### Task item
Retype all the items below word for word, leaving out the pictures.

### Information shown
:::::

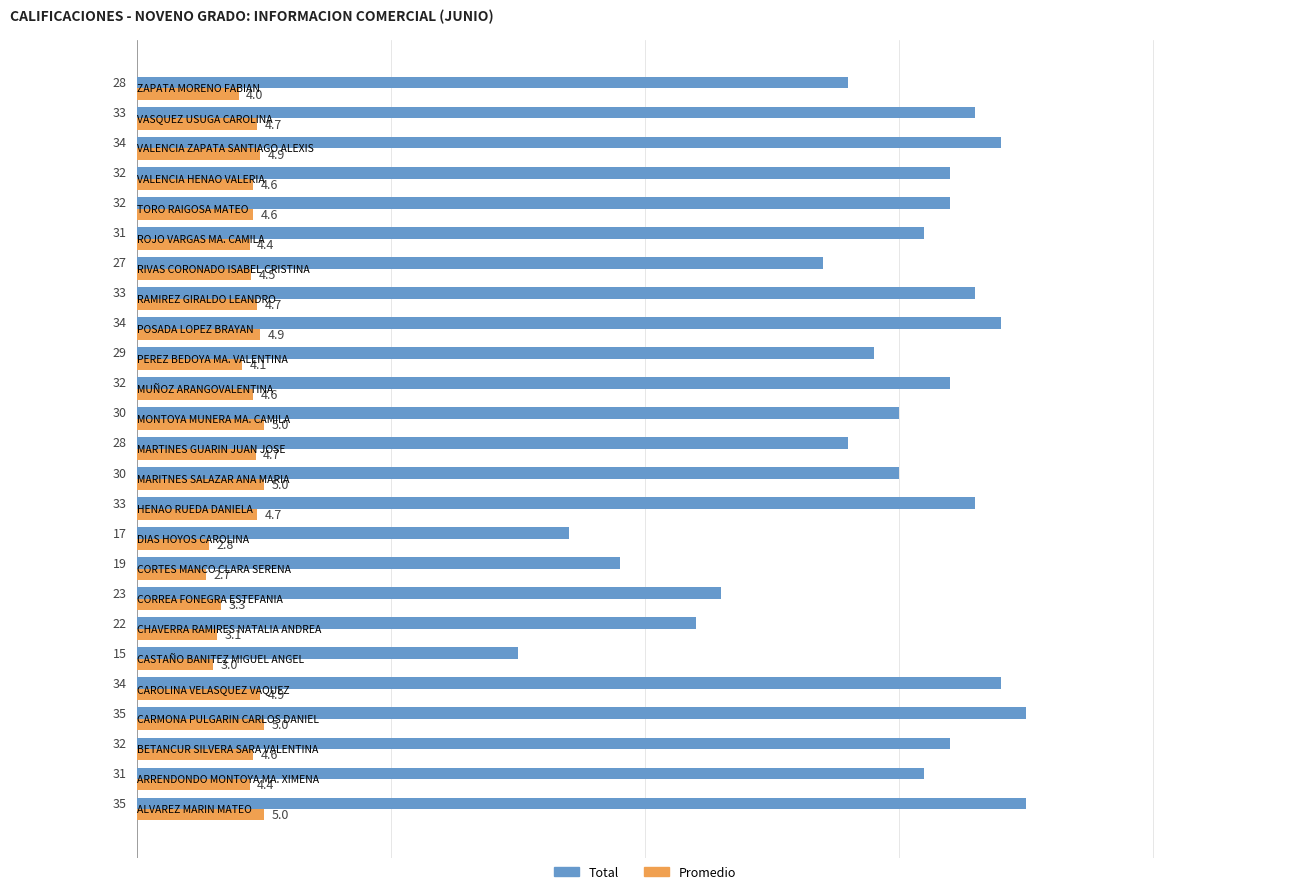

What is the minimum value shown in the chart?

2.7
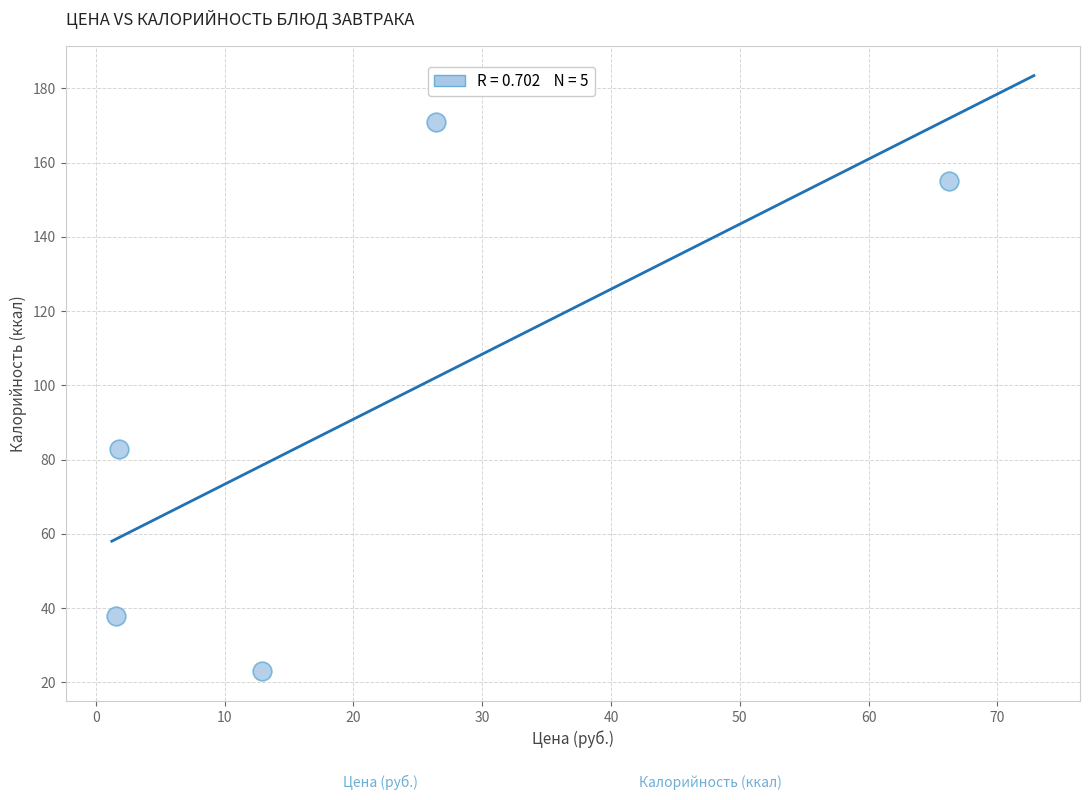

What Y value in the scatter plot is closest to 97?

83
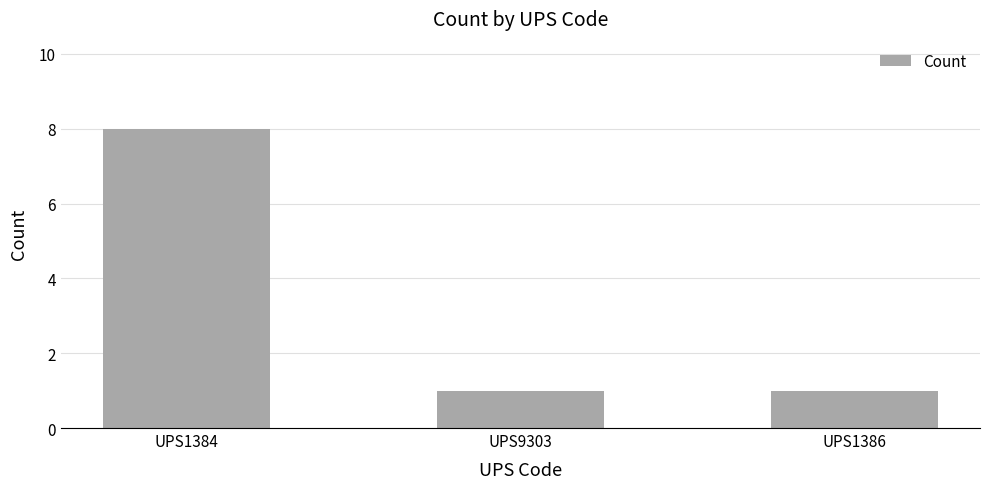

What is the value of the 1st bar from the left?

8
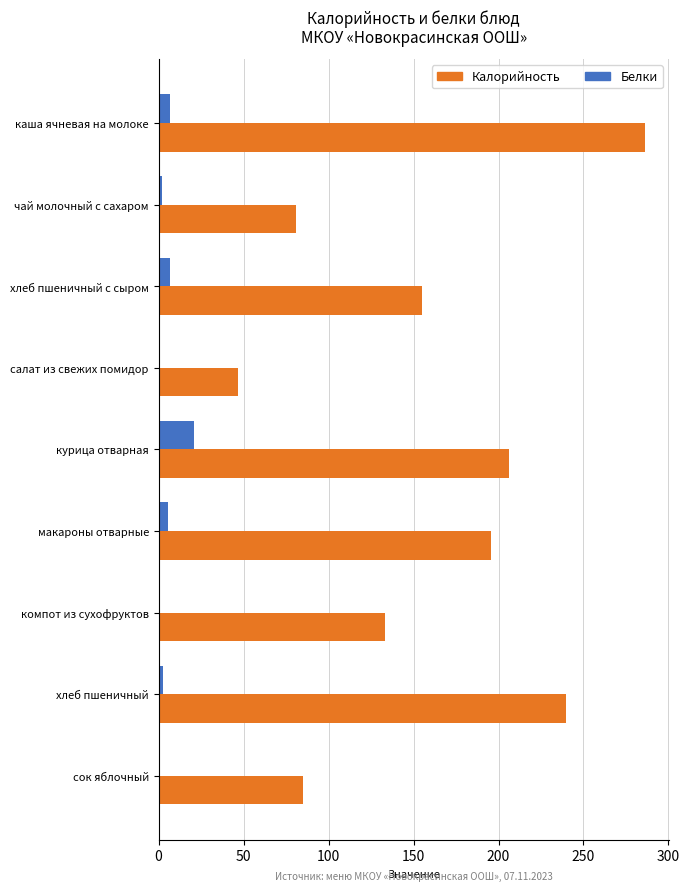

At which category is the sum across all series the highest?

каша ячневая на молоке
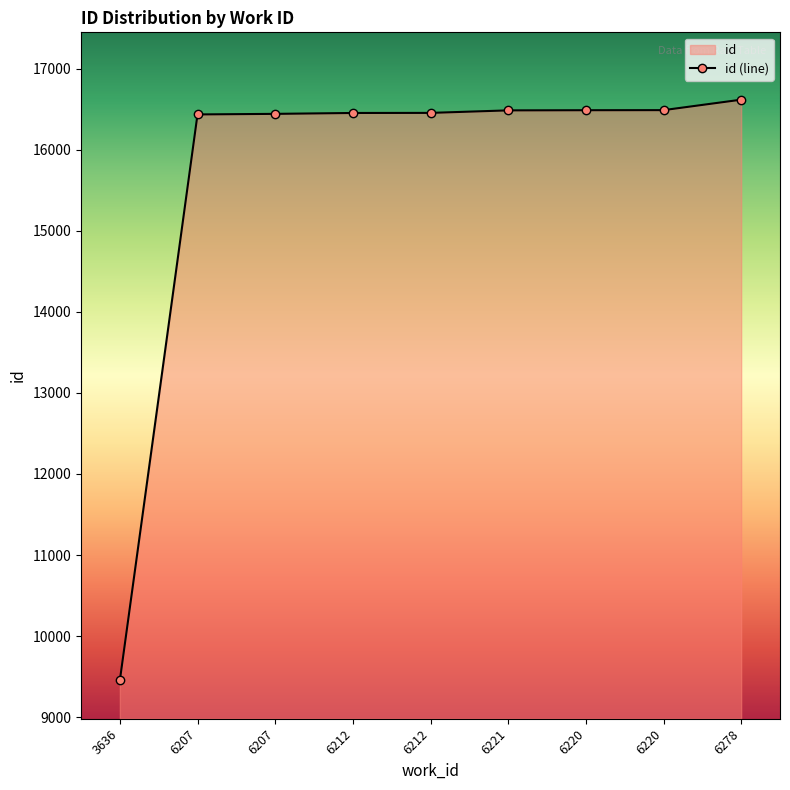

At which label does the data first exceed 16455?

6221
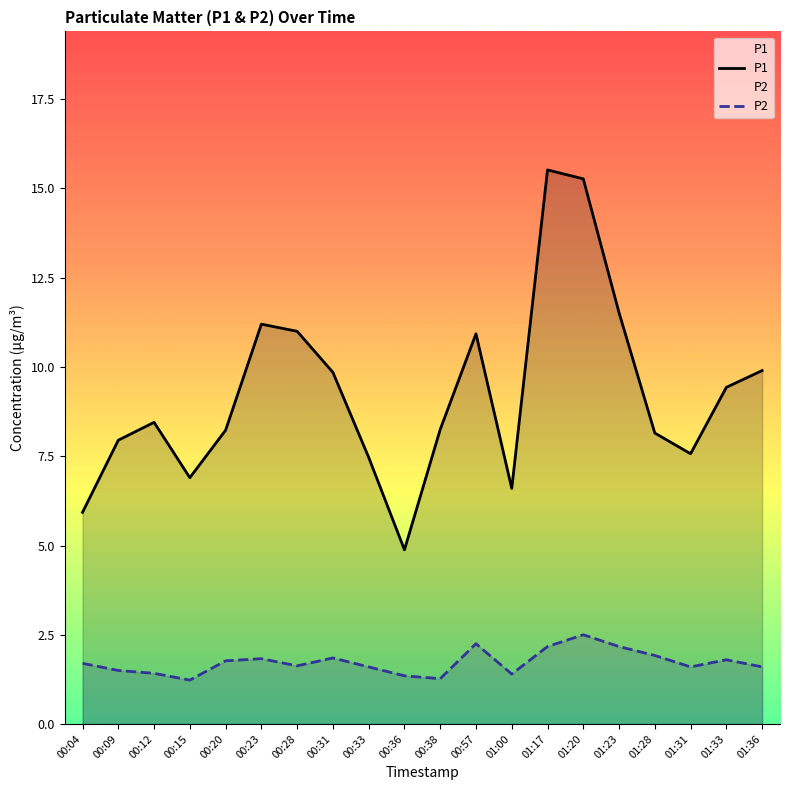

True or false: P1 has a value of 15.3 at 01:20.

True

:::::

### Finished exercise
What is the minimum value shown in the chart?

2.7

What Y value in the scatter plot is closest to 97?

83

What is the value of the 1st bar from the left?

8

At which category is the sum across all series the highest?

каша ячневая на молоке

At which label does the data first exceed 16455?

6221

True or false: P1 has a value of 15.3 at 01:20.

True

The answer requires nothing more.